IMG03887-20180503-1141.jpg

In personal news, I finally managed to get myself further than my front yard gate (that’s me along my way, yesterday, pictured above), so I can show you an image of true European air, albeit the Brox and not Brussels, but similarly ‘Pollen and blossoms… pessimism, too…’

IMG03893-20180503-1149
European air, the outskirts of Nottingham City, (UK), 3rd May 2018, toward noon.

N.B. I meant no disrespect for the Royal Family in this post and I’m fairly certain they would have nothing whatsoever to do with the crocodile case. I would hope my references to ‘celebrity’ status not to cause offense, and simply prefer not to over-indulge with available insights to private and family lives. Obviously I don’t know them and using first-name terms in the real world is not respectful of any stranger.

Any interpreted inference or implication regarding the creative expressions and personal opinions contained in this post, any representation or stated intrigue of reported fact  and any meaning deduced thereof is wholly the responsibility of the reader over whom the originating writer (being me) has no control and no obligatory responsibility toward, as per traditional British multi-cultural norms of free speech and freedoms of creative expression.

Do you feel ‘Brexit’ impacts the continental belonging of Britain with Europe and the British sense of identity as Europeans? This question is complicated as I’m not sure if or how British people of Asian, African and/or Carribbean heritage might or might not identify with European-ness as British people. (Addendum in Afterthought: I suppose it’s also complicated by the extreme minority Dual Nationality American British/British American but I know very little about that other than it has things to do with warmongering however many generations ago if not still now.)

How is our majority European British cultural identity portrayed in your part of the world? Are we believed to identify more with American and Australian societies for similarities of so-called ‘white’ skin colour and language uses derived of (and differing from) Original English languages rather than close cultural identification with our Norse and European neighbours from where we may have descended?

(Brexit = Britain withdrawing from the European Union for trade and political independence from the European Parliament. As such British citizens’ freedom of movement rights within the European Union are impacted. However at the time of the referendum British people’s continuing access to the European Court of Human Rights was assured – perhaps because the wider world can see very clearly what a total bastard the Tory government is for the British population at large and how many Nasty recurrences have been whirring away behind the gentleman’s clubs smoke-screens for quite a few years now.
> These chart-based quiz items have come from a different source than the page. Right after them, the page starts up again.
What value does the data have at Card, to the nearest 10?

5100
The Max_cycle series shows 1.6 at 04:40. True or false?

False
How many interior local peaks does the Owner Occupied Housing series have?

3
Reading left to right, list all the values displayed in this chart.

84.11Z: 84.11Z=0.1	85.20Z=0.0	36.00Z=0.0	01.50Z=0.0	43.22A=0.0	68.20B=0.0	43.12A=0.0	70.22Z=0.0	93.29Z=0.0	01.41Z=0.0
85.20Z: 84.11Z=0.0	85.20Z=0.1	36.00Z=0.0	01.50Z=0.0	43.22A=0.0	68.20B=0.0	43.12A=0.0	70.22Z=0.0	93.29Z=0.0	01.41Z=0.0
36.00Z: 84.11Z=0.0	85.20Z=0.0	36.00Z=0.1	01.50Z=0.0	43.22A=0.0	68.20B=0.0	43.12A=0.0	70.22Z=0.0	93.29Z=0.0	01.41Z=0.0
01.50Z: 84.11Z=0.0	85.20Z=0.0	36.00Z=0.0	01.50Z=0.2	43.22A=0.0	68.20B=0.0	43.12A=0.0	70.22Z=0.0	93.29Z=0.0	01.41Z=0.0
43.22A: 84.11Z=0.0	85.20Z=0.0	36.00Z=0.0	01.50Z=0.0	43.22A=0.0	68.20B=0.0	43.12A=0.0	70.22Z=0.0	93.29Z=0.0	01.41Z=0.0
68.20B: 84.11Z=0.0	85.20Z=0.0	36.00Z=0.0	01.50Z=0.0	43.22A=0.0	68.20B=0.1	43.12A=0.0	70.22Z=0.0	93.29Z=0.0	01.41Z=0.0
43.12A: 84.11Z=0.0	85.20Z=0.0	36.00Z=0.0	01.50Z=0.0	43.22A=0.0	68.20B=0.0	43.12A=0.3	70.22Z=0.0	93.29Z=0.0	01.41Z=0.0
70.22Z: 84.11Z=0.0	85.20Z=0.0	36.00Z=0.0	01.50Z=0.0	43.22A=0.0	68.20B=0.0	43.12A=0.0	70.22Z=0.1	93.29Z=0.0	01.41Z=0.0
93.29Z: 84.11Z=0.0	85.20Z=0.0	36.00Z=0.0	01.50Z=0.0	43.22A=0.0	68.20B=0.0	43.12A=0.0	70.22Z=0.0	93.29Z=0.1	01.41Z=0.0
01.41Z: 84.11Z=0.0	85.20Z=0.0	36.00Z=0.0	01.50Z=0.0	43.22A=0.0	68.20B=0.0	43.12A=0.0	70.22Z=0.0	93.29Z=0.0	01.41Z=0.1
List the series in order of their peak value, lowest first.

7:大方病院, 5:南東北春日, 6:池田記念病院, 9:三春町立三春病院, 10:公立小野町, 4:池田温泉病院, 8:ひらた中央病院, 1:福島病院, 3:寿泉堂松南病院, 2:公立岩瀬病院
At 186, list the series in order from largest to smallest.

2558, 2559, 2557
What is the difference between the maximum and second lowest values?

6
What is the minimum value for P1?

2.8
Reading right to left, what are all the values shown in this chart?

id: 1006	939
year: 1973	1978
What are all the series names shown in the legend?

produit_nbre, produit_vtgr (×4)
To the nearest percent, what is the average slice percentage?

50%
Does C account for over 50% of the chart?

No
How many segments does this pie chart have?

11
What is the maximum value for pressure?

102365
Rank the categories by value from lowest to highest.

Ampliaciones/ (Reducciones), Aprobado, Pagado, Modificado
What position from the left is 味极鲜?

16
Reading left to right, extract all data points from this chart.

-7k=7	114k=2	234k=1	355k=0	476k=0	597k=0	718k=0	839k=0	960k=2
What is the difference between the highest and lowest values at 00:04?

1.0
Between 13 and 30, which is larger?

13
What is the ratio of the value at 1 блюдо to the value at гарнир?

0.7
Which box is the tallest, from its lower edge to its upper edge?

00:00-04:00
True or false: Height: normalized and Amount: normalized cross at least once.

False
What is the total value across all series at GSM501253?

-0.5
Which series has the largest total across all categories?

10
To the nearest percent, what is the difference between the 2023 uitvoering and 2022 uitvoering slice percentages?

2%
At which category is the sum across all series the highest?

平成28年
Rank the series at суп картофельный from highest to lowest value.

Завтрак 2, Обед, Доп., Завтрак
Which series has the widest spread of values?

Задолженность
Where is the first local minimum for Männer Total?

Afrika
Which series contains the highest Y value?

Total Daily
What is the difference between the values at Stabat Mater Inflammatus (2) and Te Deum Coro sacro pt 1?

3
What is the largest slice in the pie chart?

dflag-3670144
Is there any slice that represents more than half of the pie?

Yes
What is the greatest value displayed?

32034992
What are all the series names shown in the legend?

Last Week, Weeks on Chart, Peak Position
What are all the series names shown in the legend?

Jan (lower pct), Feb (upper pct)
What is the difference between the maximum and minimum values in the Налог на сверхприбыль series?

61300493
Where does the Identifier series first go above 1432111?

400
That’s why comedic things that twats of judges might rule as offensive in the wider world remain hilariously funny if also ooch-worthy to British cultured multi-cultural audience sense of humour. In an ideal world, any failure to assure rights of access to the ECHR within Brexit negotiations should be protested as rending the referendum void. Anyone out there ever experiencing an ideal world?

Maybe you’re British and don’t feel a close connection with European identity and maybe conversations about cultural identity are unimportant and should be left entirely private. Growing up near the coast definitely made me culturally foreign to city slickers when I moved to Nottingham (UK) and even after thirty years of residence I might sometimes feel I experience impacts of the Cornwall effect spreading as if I were a foreign refugee because ‘you’re not from round these parts are ya?’  (I didn’t grow up in the Southern Counties by the way, I’m East-Anglich…).

Any thoughts?

 

3 thoughts on “TFI Britain

    1. It always amazes me how much I learn about Britain and British history of all kinds (music & all 🙂 from bloggers elsewhere in the world. There are some really good book and film reviews shared over at Joy’s posts & inlinkz entries. I’m looking forward to getting back to read your final A to Z posts too!